-- Dataset entries follows --

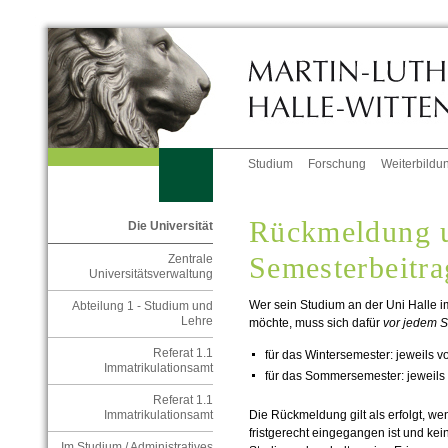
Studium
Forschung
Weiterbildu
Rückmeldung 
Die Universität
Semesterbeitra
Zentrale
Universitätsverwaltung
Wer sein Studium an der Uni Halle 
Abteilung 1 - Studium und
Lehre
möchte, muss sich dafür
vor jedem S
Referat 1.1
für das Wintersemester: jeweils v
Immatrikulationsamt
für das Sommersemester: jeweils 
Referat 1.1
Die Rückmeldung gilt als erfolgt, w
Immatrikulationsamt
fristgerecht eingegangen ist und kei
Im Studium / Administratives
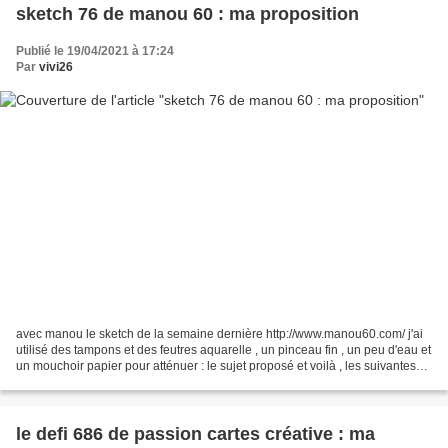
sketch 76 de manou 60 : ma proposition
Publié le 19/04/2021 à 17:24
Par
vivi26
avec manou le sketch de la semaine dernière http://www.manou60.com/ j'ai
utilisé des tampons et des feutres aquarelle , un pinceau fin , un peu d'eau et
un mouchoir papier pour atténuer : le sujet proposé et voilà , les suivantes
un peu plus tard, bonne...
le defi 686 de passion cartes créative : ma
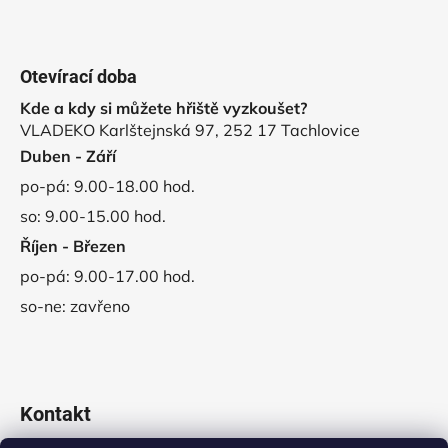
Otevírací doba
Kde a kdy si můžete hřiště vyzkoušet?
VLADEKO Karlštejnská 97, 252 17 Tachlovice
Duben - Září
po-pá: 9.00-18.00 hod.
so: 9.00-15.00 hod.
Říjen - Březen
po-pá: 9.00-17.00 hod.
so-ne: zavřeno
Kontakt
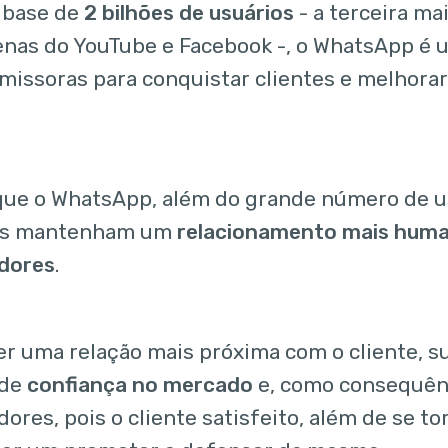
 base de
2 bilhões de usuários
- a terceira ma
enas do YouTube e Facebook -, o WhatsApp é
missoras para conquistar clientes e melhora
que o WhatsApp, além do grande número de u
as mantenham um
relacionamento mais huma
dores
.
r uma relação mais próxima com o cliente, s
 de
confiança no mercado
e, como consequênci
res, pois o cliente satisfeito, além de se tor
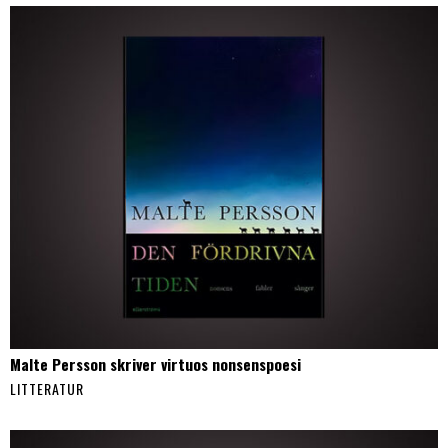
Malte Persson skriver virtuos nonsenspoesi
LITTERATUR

-- Dataset entries concluded --

Exercise: In the data above, find each line where the string "manou" appears, then copy it.

Completed exercise:
sketch 76 de manou 60 : ma proposition
avec manou le sketch de la semaine dernière http://www.manou60.com/ j'ai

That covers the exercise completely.